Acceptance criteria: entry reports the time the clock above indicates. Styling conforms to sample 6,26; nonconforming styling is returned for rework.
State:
----------
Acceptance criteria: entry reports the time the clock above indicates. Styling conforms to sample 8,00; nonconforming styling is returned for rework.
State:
----------
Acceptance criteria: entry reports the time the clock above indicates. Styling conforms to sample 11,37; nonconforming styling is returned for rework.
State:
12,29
----------
Collect every line in the entries that contains the string "styling" and reproduce each one unchanged.

Acceptance criteria: entry reports the time the clock above indicates. Styling conforms to sample 6,26; nonconforming styling is returned for rework.
Acceptance criteria: entry reports the time the clock above indicates. Styling conforms to sample 8,00; nonconforming styling is returned for rework.
Acceptance criteria: entry reports the time the clock above indicates. Styling conforms to sample 11,37; nonconforming styling is returned for rework.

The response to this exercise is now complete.